A Case in Proof
Proving one's case in court involves more than just stating the facts. Unless and until the judge reasonably concludes the evidence you want to admit is admissible, no one's stating anything.
Myriad rules now govern admissibility, including the Federal Rules of Evidence (FRE), the U.S. Constitution, and acts of Congress. While under common law, evidence had to be pristine before it could be admissible, American law evolved, embracing the principle that more is better. The FRE mandate admits evidence with defects bearing on weight and not admissibility as long as the evidence is relevant and authentic, barring other means to prohibit its introduction.

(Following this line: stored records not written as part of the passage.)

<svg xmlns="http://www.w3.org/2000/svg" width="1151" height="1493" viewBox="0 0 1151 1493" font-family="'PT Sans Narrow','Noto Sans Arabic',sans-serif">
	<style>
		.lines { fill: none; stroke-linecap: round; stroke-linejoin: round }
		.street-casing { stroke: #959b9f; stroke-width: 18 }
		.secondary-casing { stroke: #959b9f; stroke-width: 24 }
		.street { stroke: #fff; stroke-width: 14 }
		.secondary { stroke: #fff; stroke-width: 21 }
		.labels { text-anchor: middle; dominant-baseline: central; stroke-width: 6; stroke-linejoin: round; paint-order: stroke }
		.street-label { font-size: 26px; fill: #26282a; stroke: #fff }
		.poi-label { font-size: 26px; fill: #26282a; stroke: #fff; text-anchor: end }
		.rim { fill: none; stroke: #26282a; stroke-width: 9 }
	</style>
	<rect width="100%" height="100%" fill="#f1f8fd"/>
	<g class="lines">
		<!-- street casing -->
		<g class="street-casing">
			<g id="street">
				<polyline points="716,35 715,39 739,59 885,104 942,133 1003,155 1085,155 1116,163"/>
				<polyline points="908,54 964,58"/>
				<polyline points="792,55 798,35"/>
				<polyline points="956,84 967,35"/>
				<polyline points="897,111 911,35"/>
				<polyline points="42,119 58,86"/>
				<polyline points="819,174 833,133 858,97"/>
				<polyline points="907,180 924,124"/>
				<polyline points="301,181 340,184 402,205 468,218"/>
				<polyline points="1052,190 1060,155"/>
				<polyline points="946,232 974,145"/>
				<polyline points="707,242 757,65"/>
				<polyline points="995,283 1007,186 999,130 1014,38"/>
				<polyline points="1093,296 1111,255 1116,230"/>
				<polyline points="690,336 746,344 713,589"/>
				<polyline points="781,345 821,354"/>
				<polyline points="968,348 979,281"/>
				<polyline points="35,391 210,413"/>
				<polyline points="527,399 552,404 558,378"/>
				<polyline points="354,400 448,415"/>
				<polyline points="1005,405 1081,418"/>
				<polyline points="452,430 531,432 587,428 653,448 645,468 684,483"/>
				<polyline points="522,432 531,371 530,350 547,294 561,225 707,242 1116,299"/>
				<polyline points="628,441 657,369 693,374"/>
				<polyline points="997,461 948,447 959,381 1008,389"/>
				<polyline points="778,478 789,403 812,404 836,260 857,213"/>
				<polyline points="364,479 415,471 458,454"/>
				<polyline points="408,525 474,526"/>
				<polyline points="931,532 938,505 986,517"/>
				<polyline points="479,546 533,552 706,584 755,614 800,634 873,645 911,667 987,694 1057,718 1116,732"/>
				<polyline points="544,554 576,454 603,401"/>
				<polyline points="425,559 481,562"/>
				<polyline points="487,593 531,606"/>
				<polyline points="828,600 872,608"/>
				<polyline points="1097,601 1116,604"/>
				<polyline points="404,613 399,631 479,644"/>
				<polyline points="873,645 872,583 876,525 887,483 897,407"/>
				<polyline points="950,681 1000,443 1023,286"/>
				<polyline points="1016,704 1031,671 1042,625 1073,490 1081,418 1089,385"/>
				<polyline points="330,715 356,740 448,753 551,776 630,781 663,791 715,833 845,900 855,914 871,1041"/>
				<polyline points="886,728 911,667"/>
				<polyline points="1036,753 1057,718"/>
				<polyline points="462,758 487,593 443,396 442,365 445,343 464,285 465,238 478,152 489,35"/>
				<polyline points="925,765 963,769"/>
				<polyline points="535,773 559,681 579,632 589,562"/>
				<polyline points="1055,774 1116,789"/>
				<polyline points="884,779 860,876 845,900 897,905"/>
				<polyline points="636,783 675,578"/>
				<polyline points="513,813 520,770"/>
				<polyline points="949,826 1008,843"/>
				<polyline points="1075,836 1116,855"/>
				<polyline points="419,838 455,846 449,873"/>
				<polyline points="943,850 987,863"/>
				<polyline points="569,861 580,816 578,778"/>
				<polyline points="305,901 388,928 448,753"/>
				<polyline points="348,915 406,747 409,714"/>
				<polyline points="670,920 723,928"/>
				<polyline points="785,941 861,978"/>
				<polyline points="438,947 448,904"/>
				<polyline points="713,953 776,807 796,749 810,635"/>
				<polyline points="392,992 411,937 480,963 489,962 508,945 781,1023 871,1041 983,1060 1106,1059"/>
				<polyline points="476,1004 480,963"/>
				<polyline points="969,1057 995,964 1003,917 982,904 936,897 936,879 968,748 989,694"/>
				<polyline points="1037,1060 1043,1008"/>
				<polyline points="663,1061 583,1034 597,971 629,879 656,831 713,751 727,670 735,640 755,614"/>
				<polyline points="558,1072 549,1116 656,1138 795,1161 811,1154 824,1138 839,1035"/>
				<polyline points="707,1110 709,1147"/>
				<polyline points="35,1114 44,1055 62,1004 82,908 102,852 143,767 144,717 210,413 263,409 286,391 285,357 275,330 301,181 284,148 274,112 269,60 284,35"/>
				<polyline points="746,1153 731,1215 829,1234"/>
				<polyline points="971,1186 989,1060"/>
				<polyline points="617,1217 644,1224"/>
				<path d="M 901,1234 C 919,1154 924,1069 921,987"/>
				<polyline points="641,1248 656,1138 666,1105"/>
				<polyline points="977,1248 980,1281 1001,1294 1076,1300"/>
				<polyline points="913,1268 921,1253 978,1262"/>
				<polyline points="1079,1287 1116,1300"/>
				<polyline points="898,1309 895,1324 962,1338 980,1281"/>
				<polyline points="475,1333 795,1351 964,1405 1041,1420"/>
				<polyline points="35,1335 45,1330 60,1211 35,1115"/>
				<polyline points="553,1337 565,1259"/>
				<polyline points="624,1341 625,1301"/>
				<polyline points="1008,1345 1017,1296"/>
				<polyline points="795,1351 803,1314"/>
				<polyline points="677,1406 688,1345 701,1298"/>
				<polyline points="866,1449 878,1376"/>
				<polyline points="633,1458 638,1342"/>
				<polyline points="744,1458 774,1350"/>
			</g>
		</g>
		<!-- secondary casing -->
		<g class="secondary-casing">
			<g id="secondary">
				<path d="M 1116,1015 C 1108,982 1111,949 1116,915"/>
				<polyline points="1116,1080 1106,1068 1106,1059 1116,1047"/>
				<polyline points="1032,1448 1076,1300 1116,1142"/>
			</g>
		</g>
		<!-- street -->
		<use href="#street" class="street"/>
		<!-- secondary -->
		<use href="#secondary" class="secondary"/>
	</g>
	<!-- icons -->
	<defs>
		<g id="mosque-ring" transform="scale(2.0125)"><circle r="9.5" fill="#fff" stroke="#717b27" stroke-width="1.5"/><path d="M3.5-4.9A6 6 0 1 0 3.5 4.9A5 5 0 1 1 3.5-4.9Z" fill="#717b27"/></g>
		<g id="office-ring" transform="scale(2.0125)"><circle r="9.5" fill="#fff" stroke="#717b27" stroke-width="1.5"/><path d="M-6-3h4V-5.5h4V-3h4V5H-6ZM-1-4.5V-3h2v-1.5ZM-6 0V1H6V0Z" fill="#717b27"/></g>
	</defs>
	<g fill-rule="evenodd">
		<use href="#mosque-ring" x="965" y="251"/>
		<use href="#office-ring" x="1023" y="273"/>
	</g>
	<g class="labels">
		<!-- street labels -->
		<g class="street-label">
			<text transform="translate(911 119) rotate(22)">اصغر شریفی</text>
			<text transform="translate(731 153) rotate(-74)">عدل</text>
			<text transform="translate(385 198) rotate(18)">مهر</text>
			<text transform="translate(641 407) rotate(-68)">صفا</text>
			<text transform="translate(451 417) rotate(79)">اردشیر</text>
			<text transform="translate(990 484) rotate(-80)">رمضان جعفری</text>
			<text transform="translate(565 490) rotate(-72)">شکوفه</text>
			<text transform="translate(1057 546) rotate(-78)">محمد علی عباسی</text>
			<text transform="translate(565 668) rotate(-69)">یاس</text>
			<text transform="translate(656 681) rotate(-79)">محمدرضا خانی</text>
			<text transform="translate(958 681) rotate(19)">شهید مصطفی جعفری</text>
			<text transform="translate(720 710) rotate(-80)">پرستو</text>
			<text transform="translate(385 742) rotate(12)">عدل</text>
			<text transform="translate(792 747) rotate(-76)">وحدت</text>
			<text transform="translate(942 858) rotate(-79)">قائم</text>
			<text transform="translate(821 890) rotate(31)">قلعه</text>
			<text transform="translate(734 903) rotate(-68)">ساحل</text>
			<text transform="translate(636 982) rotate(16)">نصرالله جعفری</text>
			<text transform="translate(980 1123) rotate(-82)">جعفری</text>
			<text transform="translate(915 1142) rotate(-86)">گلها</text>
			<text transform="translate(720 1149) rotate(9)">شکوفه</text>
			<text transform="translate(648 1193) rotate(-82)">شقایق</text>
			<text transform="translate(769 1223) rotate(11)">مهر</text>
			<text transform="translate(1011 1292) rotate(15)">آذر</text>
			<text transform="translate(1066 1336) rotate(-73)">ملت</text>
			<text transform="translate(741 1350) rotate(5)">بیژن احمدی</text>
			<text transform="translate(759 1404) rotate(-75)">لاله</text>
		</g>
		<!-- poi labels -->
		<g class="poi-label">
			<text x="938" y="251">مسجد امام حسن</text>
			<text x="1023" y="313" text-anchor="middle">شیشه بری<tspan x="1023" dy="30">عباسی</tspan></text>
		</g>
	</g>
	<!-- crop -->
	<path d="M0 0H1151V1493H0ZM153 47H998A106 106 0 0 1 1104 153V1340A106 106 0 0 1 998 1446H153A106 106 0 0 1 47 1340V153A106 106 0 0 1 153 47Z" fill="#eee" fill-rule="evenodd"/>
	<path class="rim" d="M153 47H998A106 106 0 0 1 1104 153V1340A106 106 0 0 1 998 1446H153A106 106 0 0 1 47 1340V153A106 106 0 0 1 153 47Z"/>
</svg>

Relevancy is defined by a broad standard. The FRE state that "evidence is relevant when the evidence makes the occurrence of a fact that is of consequence to the determination of the action more probable or less probable than it would be without the evidence." This is a pretty low threshold. As long as the evidence is material (a fact of consequence) and relevant (makes it more probable or less probable), under this standard, it's coming in.
Evidence is authentic when the party seeking to introduce it into evidence can support a finding that it is what he says it is. This can be done several ways. A witness can testify to its authenticity or a chain of custody can be established. In the case of recordings, even if the recordings contain anomalies, the anomalies will not be dispositive if the proponents can provide an explanation.
Once the judge believes a reasonable jury could find a recording to be authentic, it becomes admissible. After it is admitted, if the opposing party still has a genuine concern as to its authenticity, the burden shifts to the opponent to prove the recording is not authentic. This may be accomplished through cross-examination, rebuttal witnesses, closing arguments, and jury instructions.